======== SOURCE MATERIAL

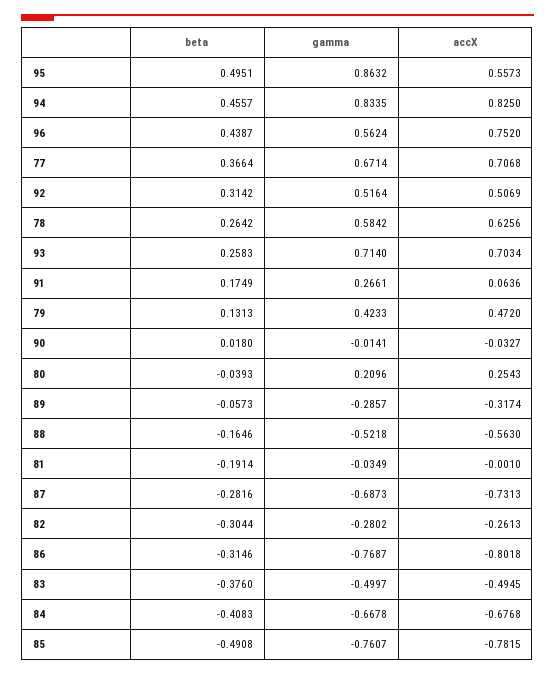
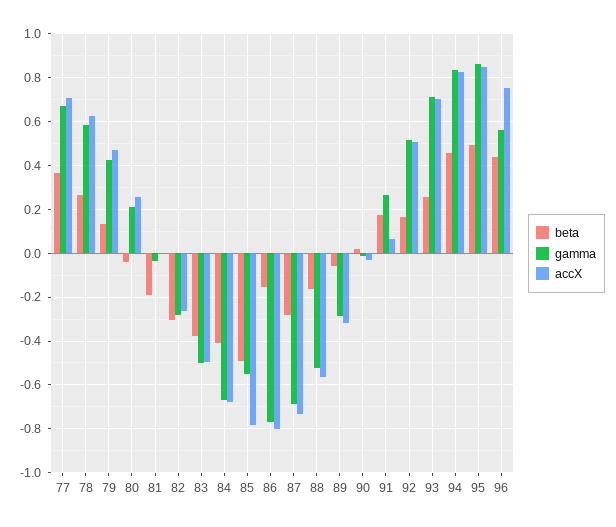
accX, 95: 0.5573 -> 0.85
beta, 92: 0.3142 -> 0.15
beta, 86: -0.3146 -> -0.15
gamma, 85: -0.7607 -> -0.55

================
======== SOURCE MATERIAL

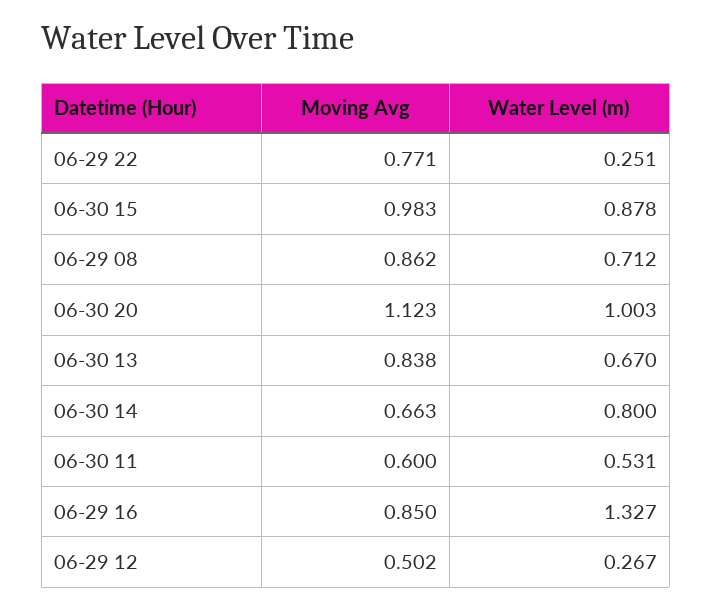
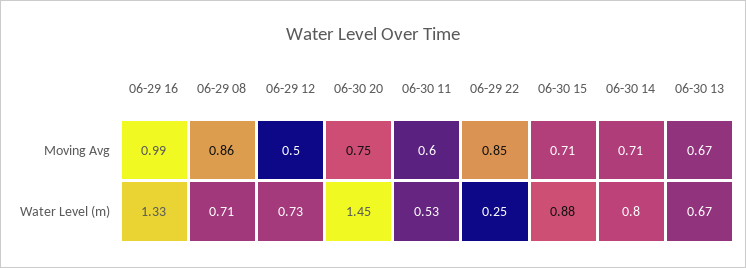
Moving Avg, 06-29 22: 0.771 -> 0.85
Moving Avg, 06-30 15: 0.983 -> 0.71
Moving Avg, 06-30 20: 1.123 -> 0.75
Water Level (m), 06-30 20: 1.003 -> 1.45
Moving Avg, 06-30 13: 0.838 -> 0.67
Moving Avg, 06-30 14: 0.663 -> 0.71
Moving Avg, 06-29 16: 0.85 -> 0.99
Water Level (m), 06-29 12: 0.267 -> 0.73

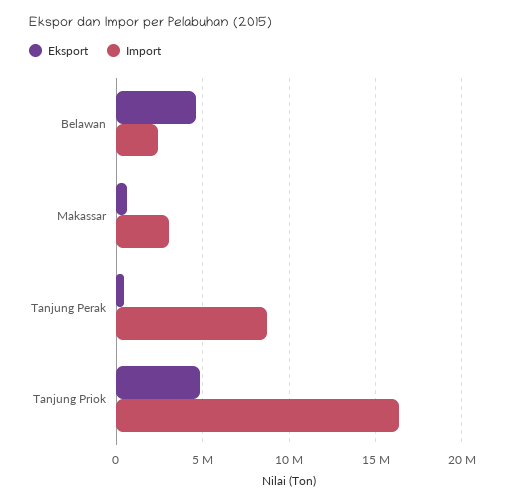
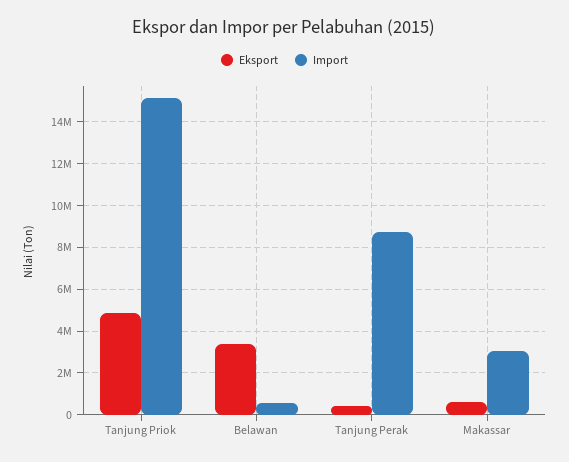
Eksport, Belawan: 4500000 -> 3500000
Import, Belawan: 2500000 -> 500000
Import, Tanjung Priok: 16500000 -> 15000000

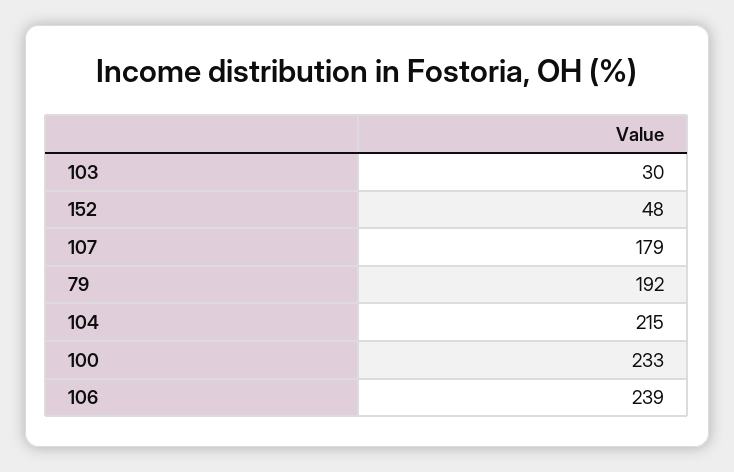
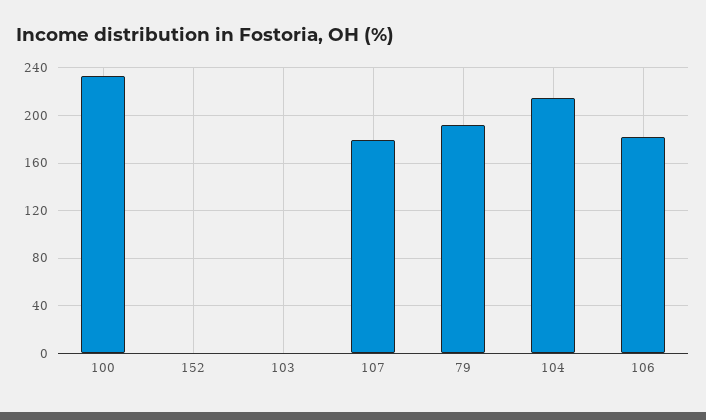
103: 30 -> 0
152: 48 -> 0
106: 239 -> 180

================

## YOUR GOAL
Your answer is the exact run of lines above from the one with "Moving Avg, 06-30 13: 0.838 -> 0.67" through the one with "106: 239 -> 180", both ends included, minus any picture.

## WRITTEN SOLUTION
Moving Avg, 06-30 13: 0.838 -> 0.67
Moving Avg, 06-30 14: 0.663 -> 0.71
Moving Avg, 06-29 16: 0.85 -> 0.99
Water Level (m), 06-29 12: 0.267 -> 0.73

Eksport, Belawan: 4500000 -> 3500000
Import, Belawan: 2500000 -> 500000
Import, Tanjung Priok: 16500000 -> 15000000

103: 30 -> 0
152: 48 -> 0
106: 239 -> 180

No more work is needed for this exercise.